Читатель вправе задаться вопросом, почему человек, всю жизнь в науке посвятивший истории тюрков и монголов, сравнительной истории религий и исламскому искусству — а эти темы открывают обширные и, что очевидно, вполне разнообразные возможности для исследования, — на склоне лет пишет книгу об Иране.
Казалось бы, не моё это дело, это дело иранистов. Но ведь у нас такой метод работы, что почти каждый учёный посвящает себя строго определённому географическому пространству или исторической эпохе и часто не желает выходить за их пределы. Изучение Ахеменидов не способствует знакомству с Сефевидами или Каджарами, изучение маздеизма не делает тебя исламоведом. А когда перед иранистом оказываются греки, арабы или тюрко-монголы, он может и оробеть. При нежелании выйти за узкие пределы своей специализации никакого обзора не получится. Чтобы бодро, не скажу — бестревожно, пройти два с половиной тысячелетия и огромные пространства от Инда до Евфрата и от Сырдарьи до Персидского залива, нужно быть странником по образованию и, рискну сказать, по темпераменту. Оказывается, такой странник — это я: и по натуре, и потому, что к этому побуждает моя программа исследований. Такая задача, как изучение доисламской и добуддийской религии тюрков и монголов и её пережитков, записанная в моей программе сотрудника Национального центра научных исследований (НЦНИ) Франции, вынудила меня заняться историей обоих народов не только в древние эпохи, но и во все времена вплоть до наших дней в поисках периодов, в которых сохранялось что-либо большее, чем основы древних представлений; она потребовала от меня знакомства с разными конфессиями, когда-либо воспринятыми этими народами, чтобы я мог понять, что они взяли из этих конфессий и что сохранили, несмотря на переход в другую веру. Оказалось, исламское искусство, которое волей судеб я несколько десятков лет изучал в Высшей школе Лувра, изобилует документами, непосредственно относящимися к моей теме, потому что некоторые его произведения как минимум отчасти связаны с искусством степей и отражают верования народов, которые там жили и которыми занимаюсь я.

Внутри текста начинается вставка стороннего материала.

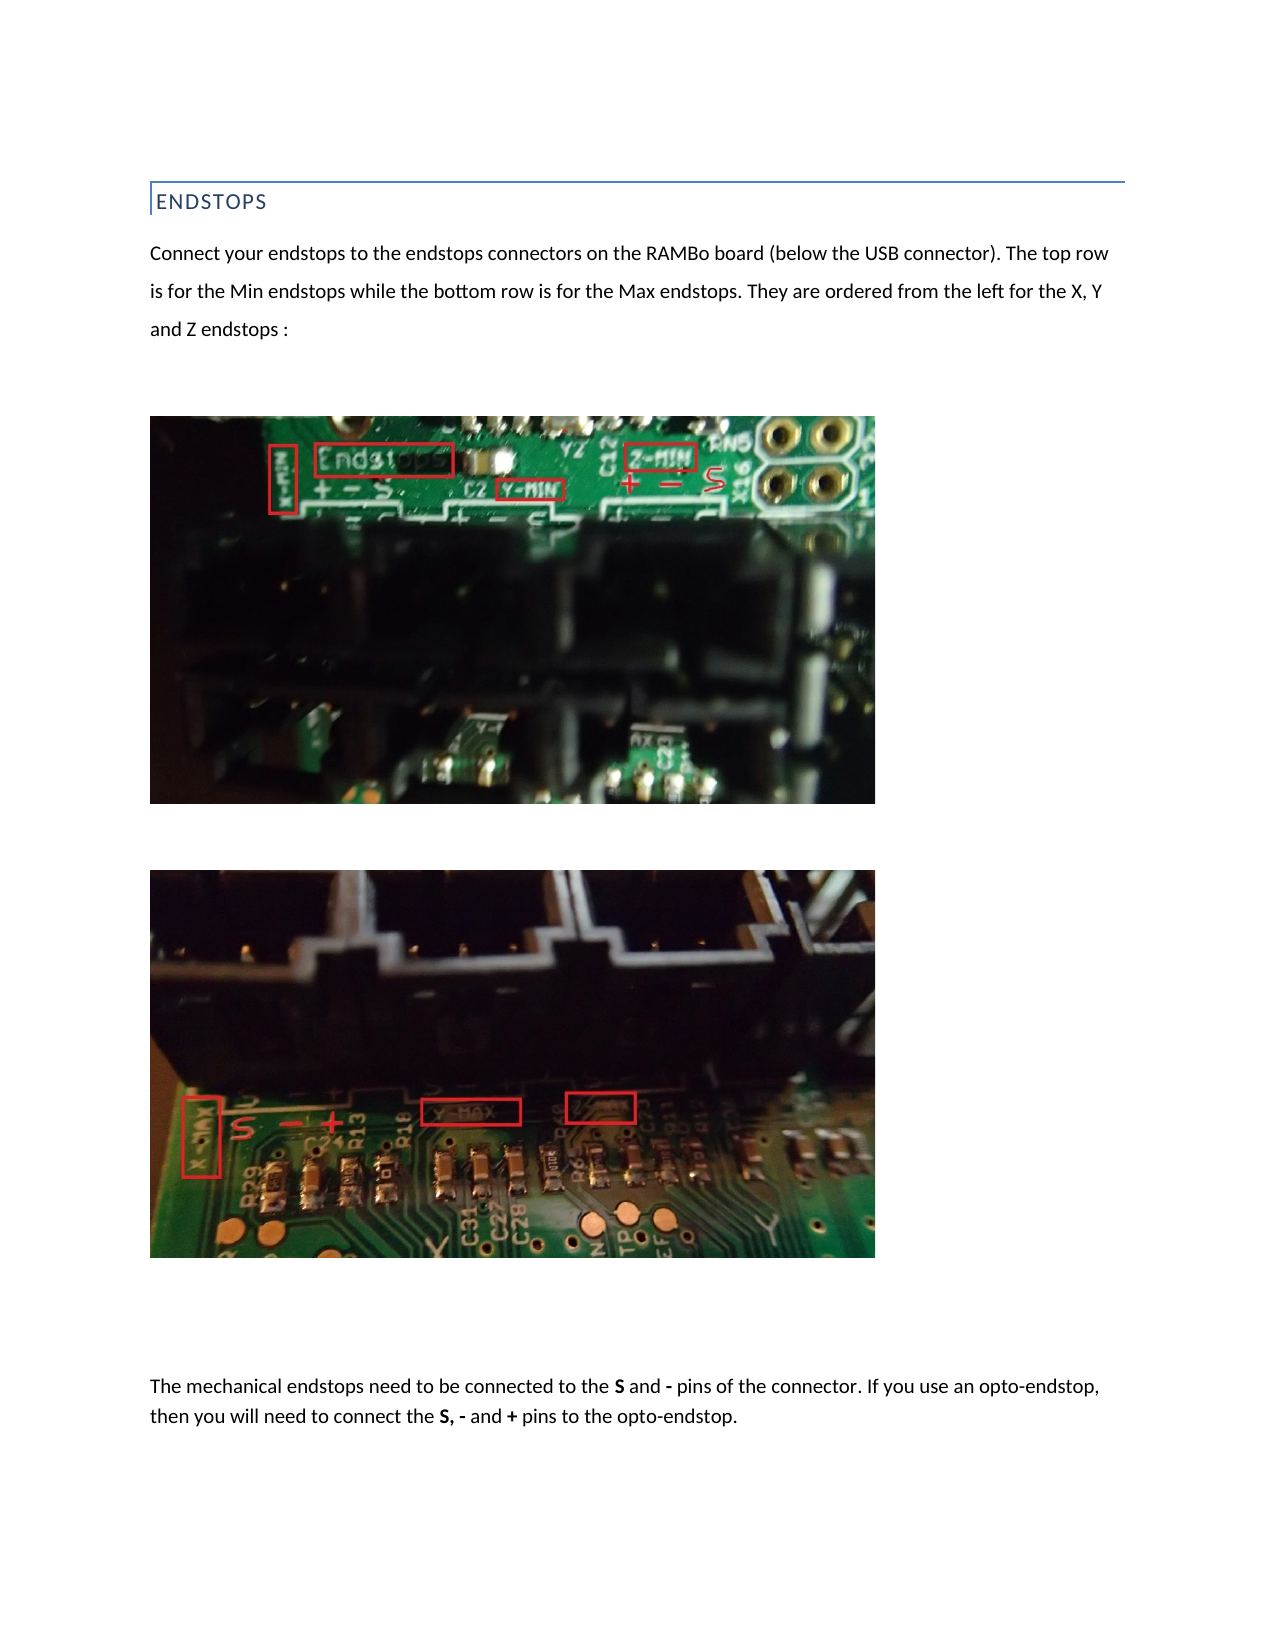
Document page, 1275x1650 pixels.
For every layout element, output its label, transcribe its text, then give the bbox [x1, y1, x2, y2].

В ходе этого поиска весьма разнообразных документов я очень часто соприкасался с Ираном, а он достаточно притягателен, чтобы я не испытал желания обнаружить его снова. Такова эпоха, когда его народы, индоевропейцы, ещё жили в степях, куда вторгались и ещё долго будут вторгаться алтайцы, то есть тюрки и монголы, когда иранские народы вели такой же кочевой образ жизни и когда одни и те же условия существования вызывали одну и ту же реакцию, наделяя все эти народы сходным культурным субстратом, от которого кое-что ещё сохранилось. Деяния скифов — это и деяния гуннов, и некоторые из них пережили века: когда Жорж Дюмезиль нашёл у осетин Кавказа скифские традиции, я отметил в этих традициях тюркские черты. Я обнаруживал Иран, когда речь заходила об иранском языке, вернее одной из его форм (поскольку этот язык не был единым ни во времени, ни в пространстве), который был в VI в. языком общения первых исторических тюрков Монголии, тугю, в XII-ХIII вв. использовался сельджуками, в XV в. — Тимуридами, а позже служил для управления и для распространения культуры другим тюркам, а также индийцам. Я обнаруживал Иран в Библии и в своей христианской религии, которая столь многим ему обязана, поскольку божественное Откровение, после Ветхого Завета, происходило прежде всего через посредство маздеизма. Я вступал в Иран с сельджуками, ильханами, туркменами, Тимуридами, когда они его захватывали, и оставался там, чтобы общаться с тюркоязычным или монголоязычным населением иранских территорий. Я посещал Иран, чтобы полюбоваться его искусством, которое, как я уже сказал, иногда, особенно в иконографии, отражает доисламские представления, пришедшие из степей или унаследованные у великих восточных цивилизаций, а также сыграло важнейшую роль в формировании и развитии искусства других стран ислама. Я изучал не Иран, но соприкасался с ним на каждом шагу.